I’m obsessed with wings. What they are. How they function. How to grow a pair.
Before I was five, I was convinced of the power of belief and much was said about it at morning mass where we were dragged daily until school-aged. I barely remember what the priest did while we were there. I browsed the daily missal and tried to figure out its arcane mixture of numbers and words.
Somewhere along the line, I learned faith could make anything happen.
I was deeply faithful when I bounced extra hard on my mom’s Victorian couch (bought from the Stanford Faculty Club, reupholstered in dark green velvet.) I can still remember the feeling when my bouncing was hard enough and my faith took over, and I knew it was time to leap. I spread my arms, felt certain their prickling sensation was of feathers emerging from my skin, took a final bounce, and burst into the “sky” away from the safe branch of Mom’s sofa.
I was glorious, airborne, rising higher, up and up, until something went terribly wrong: I came down, down, down onto the footstool of a red naugahyde armchair which scraped away a section of my left eyebrow.
Faith doesn’t always work as we expect it will.
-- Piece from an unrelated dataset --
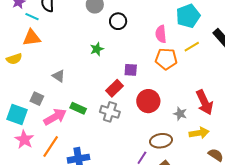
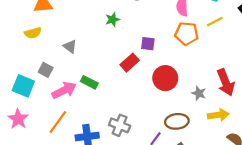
yellow semicircle: (14, 59) -> (33, 33), moved
gray cross: (110, 112) -> (120, 125), moved
pink star: (24, 139) -> (18, 119), moved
But, in that moment, it worked well enough and I flew, though not to Africa as I had planned. The scolding I received for the blood and the mess was worth it. I had flown.
My later flights included running and leaping from a fifty-foot high wall into a giant pile of manure and straw accumulated from the mucked out stables of the Brennanstown Riding School, then located in Cabinteely, County Dublin in the company of Myles, my friend.
In my dreams, I fly everywhere, lifting off from hard running on land or on water, spreading my arms, holding my fingers close together in tight formation. I swim-fly through the air and feel the incredible.